Denis Dutton - Philosopher
Denis Dutton was a philosophy professor and the editor of Arts & Letters Daily. In his book The Art Instinct, he suggested that humans are hard-wired to seek beauty.

Why you should listen

Why do humans take pleasure in making art? In his 2009 book The Art Instinct, philosopher Denis Dutton suggested that art is a need built into our systems, a complex and subtle evolutionary adaptation comparable to our facility for language. We humans evolved to love art because it helps us survive; for example, a well-expressed appreciation of art can -- even in modern times -- help us to find a mate. It’s a bold argument to make, bolstered by examples from the breadth of art history that Dutton kept at his fingertips.
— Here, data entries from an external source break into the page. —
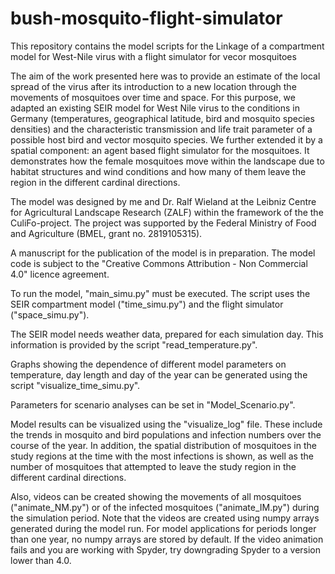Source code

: # bush-mosquito-flight-simulator
This repository contains the model scripts for the Linkage of a compartment model for West-Nile virus with a flight simulator for vecor mosquitoes

The aim of the work presented here was to provide an estimate of the local spread of the virus after its introduction to a new location through the movements of mosquitoes over time and space. For this purpose, we adapted an existing SEIR model for West Nile virus to the conditions in Germany (temperatures, geographical latitude, bird and mosquito species densities) and the characteristic transmission and life trait parameter of a possible host bird and vector mosquito species. We further extended it by a spatial component: an agent based flight simulator for the mosquitoes. It demonstrates how the female mosquitoes move within the landscape due to habitat structures and wind conditions and how many of them leave the region in the different cardinal directions.

The model was designed by me and Dr. Ralf Wieland at the Leibniz Centre for Agricultural Landscape Research (ZALF) within the framework of the the CuliFo-project. The project was supported by the Federal Ministry of Food and Agriculture (BMEL, grant no. 2819105315).

A manuscript for the publication of the model is in preparation. The model code is subject to the "Creative Commons Attribution - Non Commercial 4.0" licence agreement.

To run the model, "main_simu.py" must be executed. The script uses the SEIR compartment model ("time_simu.py") and the flight simulator ("space_simu.py"). 

The SEIR model needs weather data, prepared for each simulation day. This information is provided by the script "read_temperature.py". 

Graphs showing the dependence of different model parameters on temperature, day length and day of the year can be generated using the script "visualize_time_simu.py".

Parameters for scenario analyses can be set in "Model_Scenario.py". 

Model results can be visualized using the "visualize_log" file. These include the trends in mosquito and bird populations and infection numbers over the course of the year. In addition, the spatial distribution of mosquitoes in the study regions at the time with the most infections is shown, as well as the number of mosquitoes that attempted to leave the study region in the different cardinal directions.

Also, videos can be created showing the movements of all mosquitoes ("animate_NM.py") or of the infected mosquitoes ("animate_IM.py") during the simulation period. Note that the videos are created using numpy arrays generated during the model run. For model applications for periods longer than one year, no numpy arrays are stored by default. If the video animation fails and you are working with Spyder, try downgrading Spyder to a version lower than 4.0.
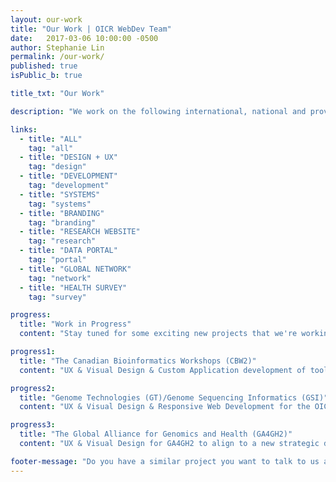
 ```yaml
---
layout: our-work
title: "Our Work | OICR WebDev Team"
date:   2017-03-06 10:00:00 -0500
author: Stephanie Lin
permalink: /our-work/
published: true
isPublic_b: true

title_txt: "Our Work"

description: "We work on the following international, national and provincial research websites, developing an extensive portfolio of user-friendly, informative and operational websites that support and communicate OICR's research objectives."

links:
  - title: "ALL"
    tag: "all"
  - title: "DESIGN + UX"
    tag: "design"
  - title: "DEVELOPMENT"
    tag: "development"
  - title: "SYSTEMS"
    tag: "systems"
  - title: "BRANDING"
    tag: "branding"
  - title: "RESEARCH WEBSITE"
    tag: "research"
  - title: "DATA PORTAL"
    tag: "portal"
  - title: "GLOBAL NETWORK"
    tag: "network"
  - title: "HEALTH SURVEY"
    tag: "survey"

progress:
  title: "Work in Progress"
  content: "Stay tuned for some exciting new projects that we're working on!"

progress1:
  title: "The Canadian Bioinformatics Workshops (CBW2)"
  content: "UX & Visual Design & Custom Application development of tools to facilitate the exchange of Bioinformatics Workshops and Jobs with Canadian researchers to enable employing new technologies and modern scientific approaches to research. Coming soon at bioinformatics.ca"

progress2:
  title: "Genome Technologies (GT)/Genome Sequencing Informatics (GSI)"
  content: "UX & Visual Design & Responsive Web Development for the OICR Research Teams performing Genomics and Bioinformatics in support of outreach and collaboration opportunities within Cancer Research.  Coming soon at genomics.oicr.on.ca "

progress3:
  title: "The Global Alliance for Genomics and Health (GA4GH2)"
  content: "UX & Visual Design for GA4GH2 to align to a new strategic direction and their new focus on output of standards and tools that meet the needs of key genomic data projects. Coming soon at ga4gh.org"

footer-message: "Do you have a similar project you want to talk to us about? "
---
```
Dutton taught philosophy at the University of Canterbury in New Zealand, and was the editor of Arts & Letters Daily, a three-column compendium of culture news from all over the web. (His own homepage is another storehouse of tidbits from his wide-ranging explorations in philosophy and culture.) He was on the advisory board of Cybereditions, a publisher specializing in ebooks and print-on-demand editions of nonfiction works. And he was an editor of Climate Debate Daily, a lively blog that takes a skeptical view of some climate-change arguments.

Dutton died from cancer in December 2010.